::: INPUT FOR THIS TASK
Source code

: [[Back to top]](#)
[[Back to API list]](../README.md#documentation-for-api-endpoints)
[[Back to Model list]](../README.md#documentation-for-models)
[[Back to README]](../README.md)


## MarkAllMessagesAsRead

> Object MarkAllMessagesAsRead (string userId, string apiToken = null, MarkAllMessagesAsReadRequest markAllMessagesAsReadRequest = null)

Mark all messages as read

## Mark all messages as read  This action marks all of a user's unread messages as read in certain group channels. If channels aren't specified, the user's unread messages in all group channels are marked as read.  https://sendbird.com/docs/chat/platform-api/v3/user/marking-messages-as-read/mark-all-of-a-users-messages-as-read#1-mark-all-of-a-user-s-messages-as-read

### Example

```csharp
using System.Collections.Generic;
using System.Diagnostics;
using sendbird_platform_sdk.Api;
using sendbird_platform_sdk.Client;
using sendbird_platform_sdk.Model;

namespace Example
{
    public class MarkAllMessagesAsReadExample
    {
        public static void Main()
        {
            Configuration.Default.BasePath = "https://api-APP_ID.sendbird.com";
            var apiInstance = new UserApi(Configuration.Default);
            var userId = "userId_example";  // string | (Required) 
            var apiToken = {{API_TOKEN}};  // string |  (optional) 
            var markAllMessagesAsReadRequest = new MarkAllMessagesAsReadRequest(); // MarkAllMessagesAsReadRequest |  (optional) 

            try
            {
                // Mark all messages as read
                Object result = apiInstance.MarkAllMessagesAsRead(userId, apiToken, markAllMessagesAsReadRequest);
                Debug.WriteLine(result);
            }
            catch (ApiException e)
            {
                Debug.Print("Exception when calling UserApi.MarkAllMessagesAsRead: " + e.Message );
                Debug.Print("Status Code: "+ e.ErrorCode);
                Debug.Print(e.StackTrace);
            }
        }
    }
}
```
::::::
Would you give the number of lines above that hold "markAllMessagesAsReadRequest"? Only the number is needed.

* _RESULT OF THE EXERCISE_:
3